Work task:
Beginning with the line that holds "nuovi bisogni, come" in the data below, give again every line through the one that holds "piramide e che", exactly as written.

Dataset entries:
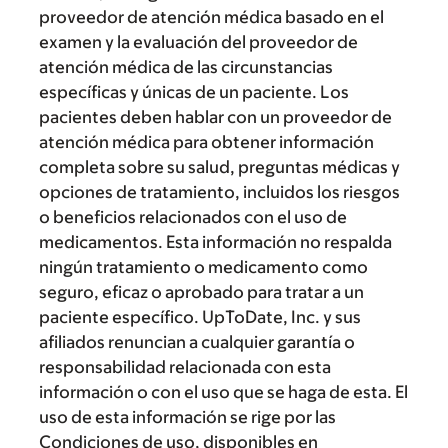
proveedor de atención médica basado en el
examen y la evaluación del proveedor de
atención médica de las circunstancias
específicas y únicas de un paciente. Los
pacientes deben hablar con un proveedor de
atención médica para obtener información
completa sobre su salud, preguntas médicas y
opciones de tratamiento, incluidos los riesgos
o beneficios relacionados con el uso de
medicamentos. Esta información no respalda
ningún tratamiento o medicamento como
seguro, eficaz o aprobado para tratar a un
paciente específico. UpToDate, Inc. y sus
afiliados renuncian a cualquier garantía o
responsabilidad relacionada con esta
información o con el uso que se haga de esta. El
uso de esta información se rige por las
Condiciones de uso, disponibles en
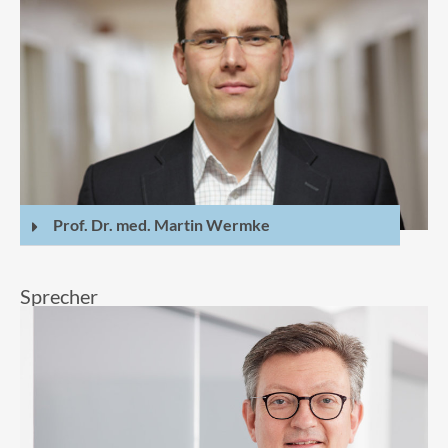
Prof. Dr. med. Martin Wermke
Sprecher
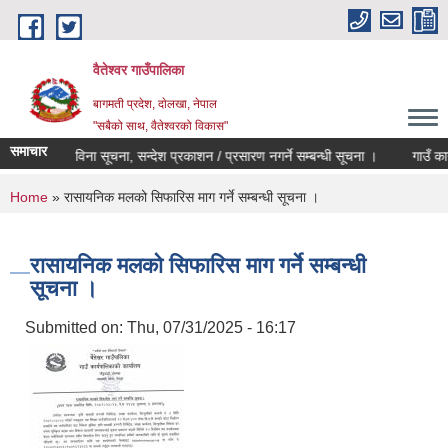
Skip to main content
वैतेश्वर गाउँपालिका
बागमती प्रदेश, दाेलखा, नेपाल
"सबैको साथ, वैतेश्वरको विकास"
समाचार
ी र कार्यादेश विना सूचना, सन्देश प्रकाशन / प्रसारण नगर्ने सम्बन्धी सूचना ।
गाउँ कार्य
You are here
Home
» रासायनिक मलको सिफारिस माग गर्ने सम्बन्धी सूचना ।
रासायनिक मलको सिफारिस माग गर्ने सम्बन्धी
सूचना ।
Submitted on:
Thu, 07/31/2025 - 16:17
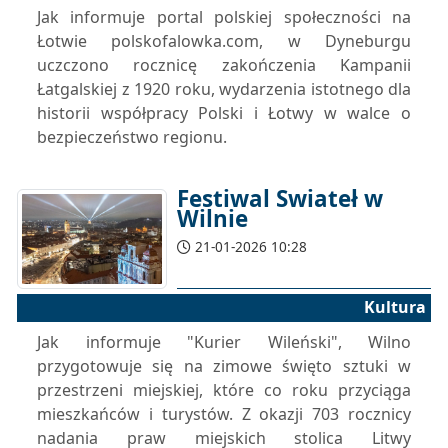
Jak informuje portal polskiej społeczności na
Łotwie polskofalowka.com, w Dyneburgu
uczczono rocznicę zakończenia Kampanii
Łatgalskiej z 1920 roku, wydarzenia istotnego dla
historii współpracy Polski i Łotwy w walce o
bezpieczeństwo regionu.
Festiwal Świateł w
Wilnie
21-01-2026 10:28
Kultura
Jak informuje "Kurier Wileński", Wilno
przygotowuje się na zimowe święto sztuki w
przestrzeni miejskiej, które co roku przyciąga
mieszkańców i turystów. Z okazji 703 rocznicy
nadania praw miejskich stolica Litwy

* * *

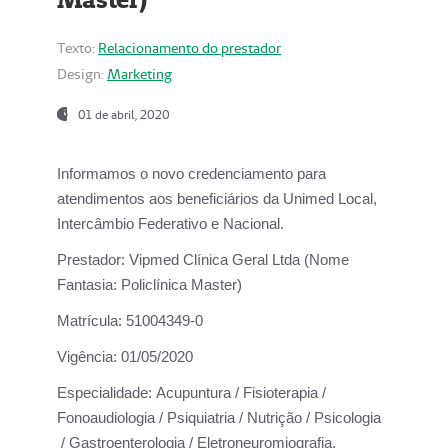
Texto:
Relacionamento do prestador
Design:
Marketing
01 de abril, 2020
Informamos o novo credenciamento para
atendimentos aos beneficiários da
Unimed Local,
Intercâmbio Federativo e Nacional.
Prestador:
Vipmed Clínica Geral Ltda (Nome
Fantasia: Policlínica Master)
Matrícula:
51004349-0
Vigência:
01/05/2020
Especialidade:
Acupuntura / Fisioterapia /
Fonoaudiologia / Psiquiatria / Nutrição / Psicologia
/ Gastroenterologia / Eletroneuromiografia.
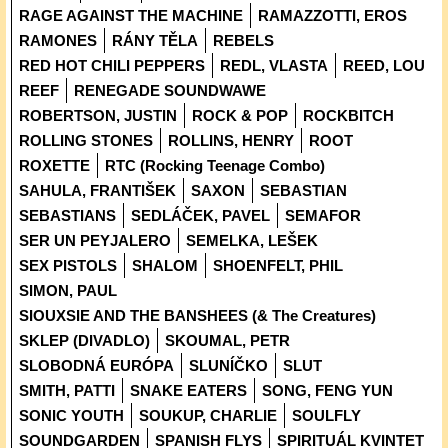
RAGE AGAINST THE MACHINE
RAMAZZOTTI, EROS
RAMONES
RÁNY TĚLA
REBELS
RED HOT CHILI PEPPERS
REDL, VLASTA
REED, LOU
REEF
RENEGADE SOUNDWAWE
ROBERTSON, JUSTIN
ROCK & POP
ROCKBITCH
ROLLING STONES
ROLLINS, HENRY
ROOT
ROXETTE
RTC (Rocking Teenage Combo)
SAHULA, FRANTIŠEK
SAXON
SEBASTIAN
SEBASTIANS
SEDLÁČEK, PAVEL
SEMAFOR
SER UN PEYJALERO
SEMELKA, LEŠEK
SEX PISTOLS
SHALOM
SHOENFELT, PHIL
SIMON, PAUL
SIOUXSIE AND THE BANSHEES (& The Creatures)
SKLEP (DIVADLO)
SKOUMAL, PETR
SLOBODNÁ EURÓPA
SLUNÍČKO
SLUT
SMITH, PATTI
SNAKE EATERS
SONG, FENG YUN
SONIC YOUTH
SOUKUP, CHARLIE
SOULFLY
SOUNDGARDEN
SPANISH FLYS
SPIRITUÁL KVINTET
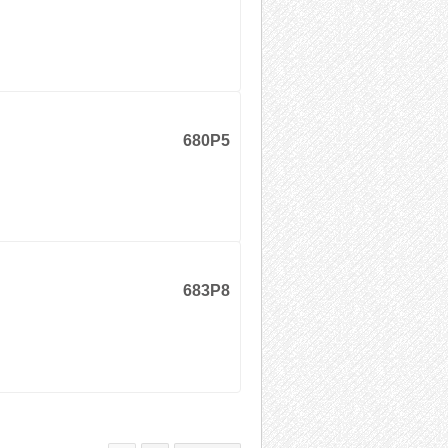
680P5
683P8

...

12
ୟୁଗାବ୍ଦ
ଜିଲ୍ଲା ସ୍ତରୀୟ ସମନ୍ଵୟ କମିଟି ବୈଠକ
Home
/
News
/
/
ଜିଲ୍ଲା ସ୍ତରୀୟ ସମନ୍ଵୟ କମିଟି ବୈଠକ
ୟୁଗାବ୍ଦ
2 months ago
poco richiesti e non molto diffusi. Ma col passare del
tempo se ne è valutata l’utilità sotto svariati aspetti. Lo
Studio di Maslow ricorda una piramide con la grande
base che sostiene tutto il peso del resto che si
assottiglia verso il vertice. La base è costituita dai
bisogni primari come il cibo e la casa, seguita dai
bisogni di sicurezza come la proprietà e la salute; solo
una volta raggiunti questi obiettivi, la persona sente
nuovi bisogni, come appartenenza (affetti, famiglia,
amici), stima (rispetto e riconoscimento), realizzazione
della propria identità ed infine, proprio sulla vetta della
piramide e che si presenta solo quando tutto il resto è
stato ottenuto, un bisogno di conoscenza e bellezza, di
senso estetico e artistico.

Response:
nuovi bisogni, come appartenenza (affetti, famiglia,
amici), stima (rispetto e riconoscimento), realizzazione
della propria identità ed infine, proprio sulla vetta della
piramide e che si presenta solo quando tutto il resto è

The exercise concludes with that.